On the premise that the high boiling point dicycloparaffin component in the used fraction derived from coal is kept within the range applicable to the gasoline fraction derived from petroleum by determining the appropriate boiling point classification. The catalyst standing time is quite satisfactory under comparable catalyst activity.

In order to adjust the octane number when using the mixture used according to the invention to the same specific product as is required for use as an ottofuel in a reformed product of purely petroleum origin, It is even possible to reduce the stringency of the modification step.

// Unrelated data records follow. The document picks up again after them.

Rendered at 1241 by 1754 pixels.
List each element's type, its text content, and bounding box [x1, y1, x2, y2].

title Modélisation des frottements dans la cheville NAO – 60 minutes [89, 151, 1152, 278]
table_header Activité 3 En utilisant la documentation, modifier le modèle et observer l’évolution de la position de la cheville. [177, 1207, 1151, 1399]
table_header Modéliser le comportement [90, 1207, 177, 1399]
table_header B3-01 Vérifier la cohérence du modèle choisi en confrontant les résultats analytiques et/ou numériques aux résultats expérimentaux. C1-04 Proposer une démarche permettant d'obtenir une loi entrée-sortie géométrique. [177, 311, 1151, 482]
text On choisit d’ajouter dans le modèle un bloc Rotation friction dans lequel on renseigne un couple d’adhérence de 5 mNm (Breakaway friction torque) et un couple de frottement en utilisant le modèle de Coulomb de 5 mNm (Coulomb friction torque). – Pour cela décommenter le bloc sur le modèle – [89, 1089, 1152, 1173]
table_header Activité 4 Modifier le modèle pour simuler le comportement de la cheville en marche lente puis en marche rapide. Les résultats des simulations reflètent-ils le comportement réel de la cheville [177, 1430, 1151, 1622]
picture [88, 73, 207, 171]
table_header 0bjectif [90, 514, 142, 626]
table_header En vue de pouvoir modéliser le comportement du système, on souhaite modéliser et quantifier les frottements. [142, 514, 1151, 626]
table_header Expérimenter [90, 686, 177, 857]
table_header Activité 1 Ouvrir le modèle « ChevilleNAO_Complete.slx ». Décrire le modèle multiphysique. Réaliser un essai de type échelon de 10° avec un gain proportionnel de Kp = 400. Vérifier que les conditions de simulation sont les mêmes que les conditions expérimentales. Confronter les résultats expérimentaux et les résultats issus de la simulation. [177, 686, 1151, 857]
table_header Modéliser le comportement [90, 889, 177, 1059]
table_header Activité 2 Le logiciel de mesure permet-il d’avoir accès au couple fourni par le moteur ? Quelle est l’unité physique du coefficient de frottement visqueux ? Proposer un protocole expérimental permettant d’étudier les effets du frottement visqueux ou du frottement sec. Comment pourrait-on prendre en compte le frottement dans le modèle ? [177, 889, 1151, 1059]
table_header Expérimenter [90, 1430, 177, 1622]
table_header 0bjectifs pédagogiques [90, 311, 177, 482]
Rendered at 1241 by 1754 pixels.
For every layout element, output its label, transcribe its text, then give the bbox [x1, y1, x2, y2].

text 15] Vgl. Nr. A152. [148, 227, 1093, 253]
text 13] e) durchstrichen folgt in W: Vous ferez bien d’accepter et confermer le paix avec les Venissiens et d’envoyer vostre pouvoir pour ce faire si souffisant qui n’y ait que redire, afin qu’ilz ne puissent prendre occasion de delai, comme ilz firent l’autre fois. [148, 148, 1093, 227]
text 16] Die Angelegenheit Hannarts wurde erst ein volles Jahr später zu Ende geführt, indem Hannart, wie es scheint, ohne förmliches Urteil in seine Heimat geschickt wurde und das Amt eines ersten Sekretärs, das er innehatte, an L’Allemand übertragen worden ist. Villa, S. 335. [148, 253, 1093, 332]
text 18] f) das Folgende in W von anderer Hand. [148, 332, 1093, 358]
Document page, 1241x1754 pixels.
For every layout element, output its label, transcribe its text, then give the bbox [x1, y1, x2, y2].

[Brief explanation of the drawing]

1 and 2 show the curves of C ₅₊ -yield and octane number achieved by the reforming carried out on the reforming mixture used according to the invention and on the comparative reforming material. It is written.

Claims (1)

[Claims] 1. A claim for catalytic reforming of straight-run gasoline, gasoline, or naphtha gasoline obtained by steam cracking, fluidized catalytic cracking, or hydrocracking under high pressure and high temperature. Afterwards, refined coal gas oil, gas oil obtained by oil-in-coal refining, gasoline obtained by hydrocracking of oil-in-oil from coal, or all thermal separator head products in the hydrogenation of coal are refined. characterized in that a mixture of a reforming substance of coal origin and a reforming substance of petroleum origin is used as the reforming feed consisting of the group of gasolines produced during Catalytic reforming method for gasoline. 2. A patent claim that uses a mixture of a petroleum-based reforming substance, a specific reforming feed, and a petroleum-derived reforming substance in a weight ratio of 20:80 to 40:60. The method for catalytic reforming of gasoline according to item 1.